The Meat Giada De Laurentiis Wishes You'd Eat More Of
Giada De Laurentiis has built her culinary brand around her family's Italian heritage. In fact, the co-star of "Bobby and Giada in Italy" got her big break when editors of the magazine Food & Wine asked her if she would be willing to be part of an article that would focus on her famous grandfather, Dino De Laurentiis, and her family's Italian culture, sharing recipes they cooked together. That single decision started her on the road to the culinary celebrity she enjoys today. Known as an Italian chef with a Californian's flare for entertaining, De Laurentiis is easily one of Food Network's most visible stars.
And while De Laurentiis isn't afraid to riff on some of her favorite Italian meals — hello, Mortadello sliders – she is also a bit of a traditionalist. In fact, there is one type of meat that is a central part of the Italian cooking culture she wishes her American viewers would more readily embrace and eat more often. The Giadzy blogger admits that while people in the United States do not generally have this meat on their weekly shopping list, it is her absolute favorite, which is why, to the dismay of her publishers, she always includes recipes that use it in her cookbooks.
Giada De Laurentiis has a love for lamb
In an interview with Milk Street, De Laurentiis shared that her favorite meat is one that is not so popular with many in the United States; however, the star of "Giada at Home" didn't let that deter her from including recipes that utilize it. De Laurentiis told the publication, "I like lamb and every time I put a lamb recipe in my book my publishers are like, 'But really people don't like lamb.' I'm like, but I love lamb, and I'm Italian and they should eat lamb, because it's way better for them than all the beef they're consuming. ... I know it's never a favorite recipe in any of my books. But I would be doing a disservice to my culture and to myself if I didn't put it in there. It is my favorite meat of choice."
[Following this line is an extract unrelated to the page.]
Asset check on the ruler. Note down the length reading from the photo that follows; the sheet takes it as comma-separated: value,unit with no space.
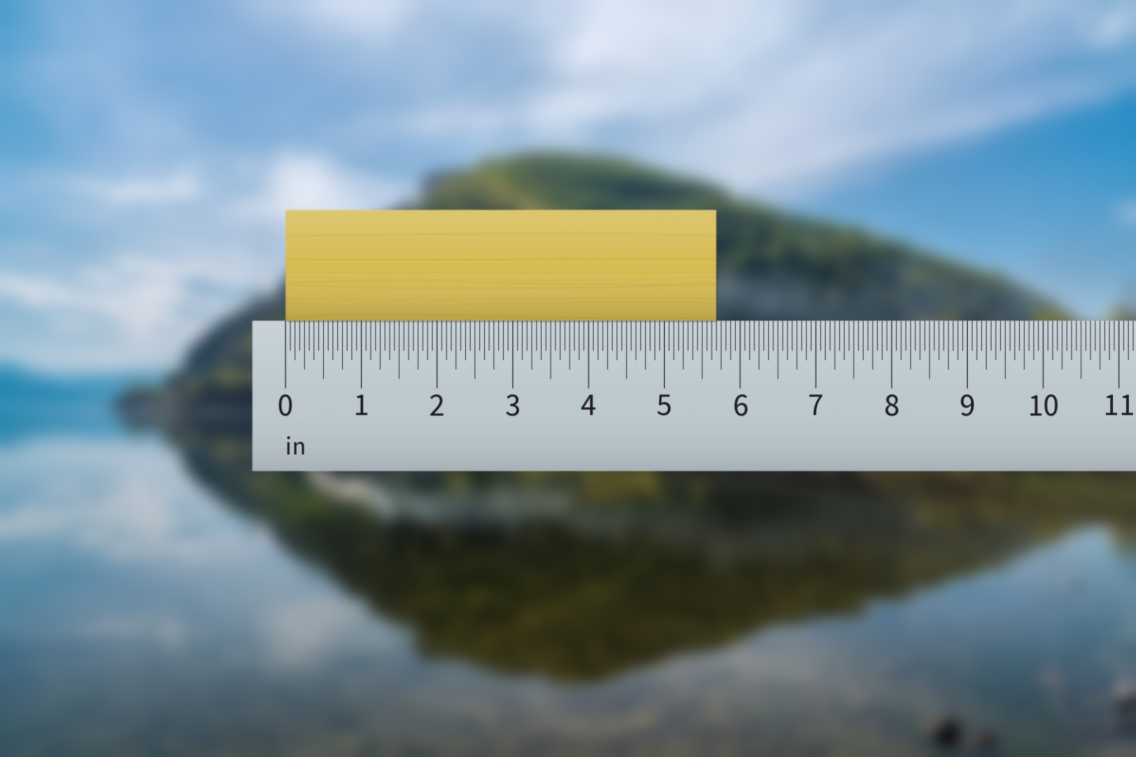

De Laurentiis is correct in her assessment. Comparatively speaking, Americans are not overly fond of lamb. Per the Meat Institute, in 2017, meat production in the US totaled more than 100 billion pounds, with poultry tipping the scale 48 billion pounds. Lamb and mutton only accounted for 150.2 million pounds of that total. Cafe Evergreen is quick to extol the virtues of this red meat, sharing that it is high in zinc and rich in omega 3 fatty acids. So, maybe it is time to jump on the De Laurentiis bandwagon and eat more lamb.